To clear things up for me: You want prevent someone to modify the page tables. So you want to map the memory the page table resides as read-only.
And whenever the Linux kernel wants to set a new PTE (means write to the page table) you like to get trapped into EL3?
Armv7-A or Armv8-A.
I ask, because the paper is oooold. And I am pretty sure, EL2 (Hyp mode) would serve for this better.
The question is: What shall be protected if the "guest" sets a wrong PTE?
yes exactly. If we make it read only then access permission fault should generate and inside page fault handler we can call smc to switch to secure world.

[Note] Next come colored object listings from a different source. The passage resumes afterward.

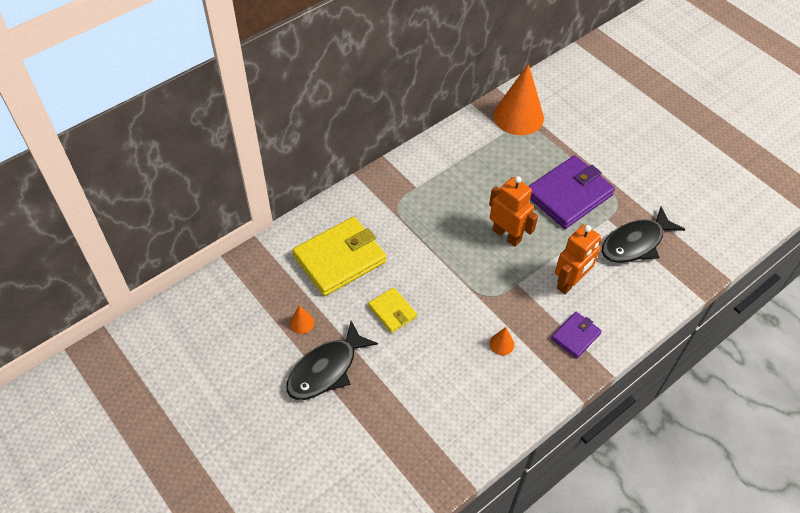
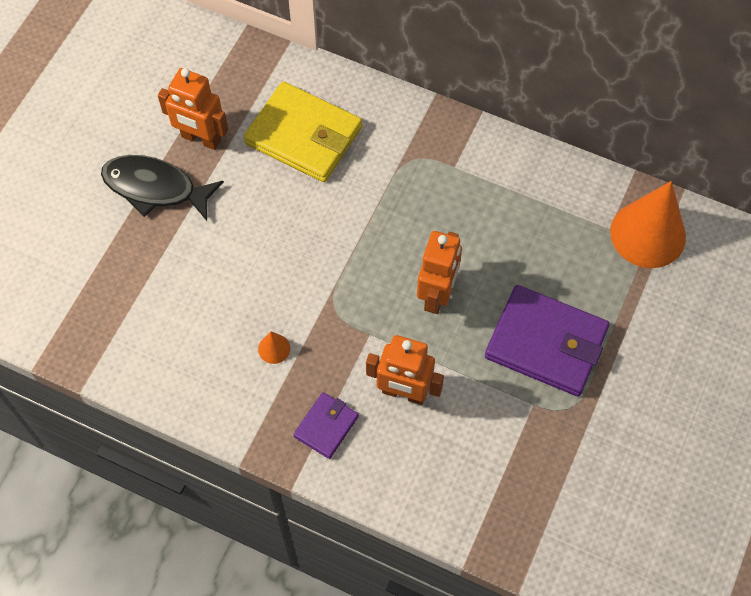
camera: 65 degrees right, 10 degrees up
orange cone [290,305,315,334] -> orange robot [158,68,228,150]
yellow wallet [368,287,417,333] -> none
purple wallet [551,312,602,359] -> purple wallet turned 75 degrees counterclockwise [293,392,359,459]
black fish [602,206,685,263] -> none

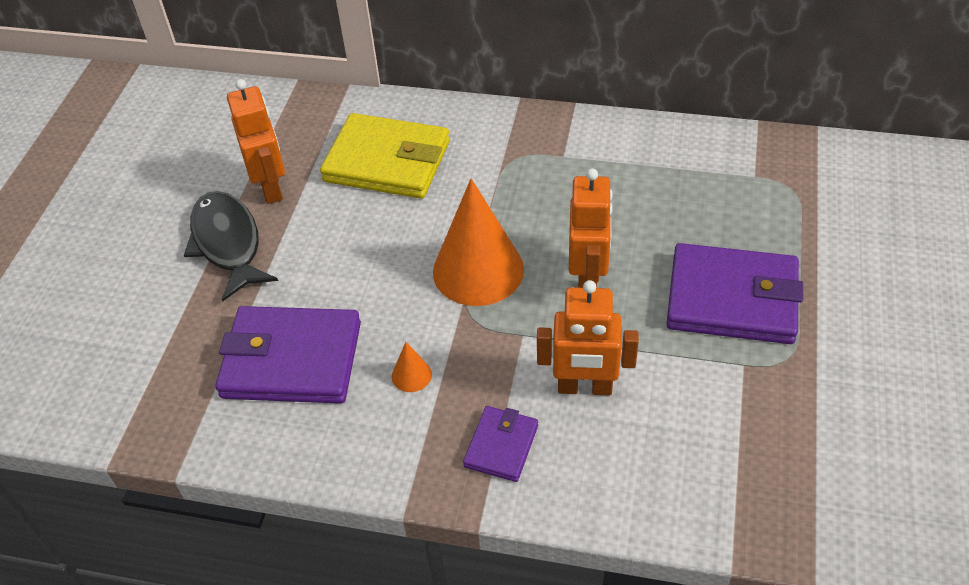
camera: 10 degrees left, 15 degrees down
black fish [101,155,224,221] -> black fish turned 60 degrees clockwise [184,191,278,301]
orange robot [158,68,228,150] -> orange robot turned 120 degrees counterclockwise [227,79,285,204]
orange cone [610,181,686,268] -> orange cone moved to [433,178,524,306]
none -> purple wallet [215,306,361,404]

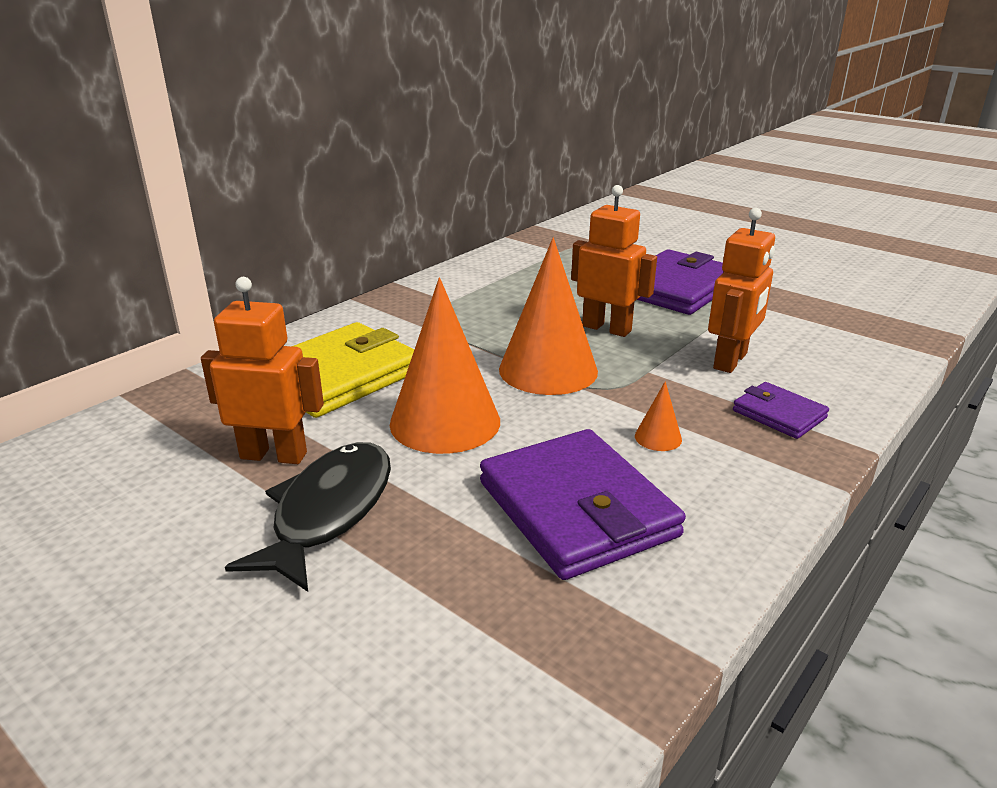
camera: 65 degrees left, 20 degrees down
black fish [184,191,278,301] -> black fish turned 105 degrees clockwise [225,442,391,592]
purple wallet [215,306,361,404] -> purple wallet turned 60 degrees counterclockwise [480,429,686,580]
none -> orange cone [390,278,500,454]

Ah, so instead of finding all accesses to the page table, you only need to "para-virtualize" the fault handler.
Still, I do not see the benefit as to run it in a VM.
Armv8-A.
Yes EL2 could also work but we are relaying on the stronger grantees of isolation provided by secure world.
42Bastian Schick said:The question is: What shall be protected if the "guest" sets a wrong PTE?
Is guest the kernel or secure world?
If secure world then it will depend on the policies which we can set.
if kernel, then anyhow it should not have the ability to set anything since secure world will make any changes.
Yes true. In this approach, hypervisor and underlying os will be in TCB. which is still huge.
By using trustzone we can reduce it significantly.
"guest" means anything running in the normal world. So here - I guess - the Linux kernel and application.
But again, I am not sure what you want to protect by not letting Linux set PTEs at will?
Do you want to have a fine grained protection? (Still try to get the use case clear)
We (SCIOPTA) have a product where we rely on the TZ protection given by the SoC. For example the ZYNQ 7000 can define 64MB chunks of the SDRAM as either normal or secure.
raks8877 said:Yes EL2 could also work but we are relaying on the stronger grantees of isolation provided by secure world.
To be honest, I have not yet seen an example where EL3 is more secure then EL2 or gives a better separation.
42Bastian Schick said:Do you want to have a fine grained protection?
Yes. Suppose you want to implement some privacy or security policies. How will you do in linux? well maybe use lsm hooks.
If we remove the ability from kernel to make any changes and let secure world have it on its behalf, we can easily implement such policies.
42Bastian Schick said:For example the ZYNQ 7000 can define 64MB chunks of the SDRAM
Can you program it to give more SDRAM? if yes how?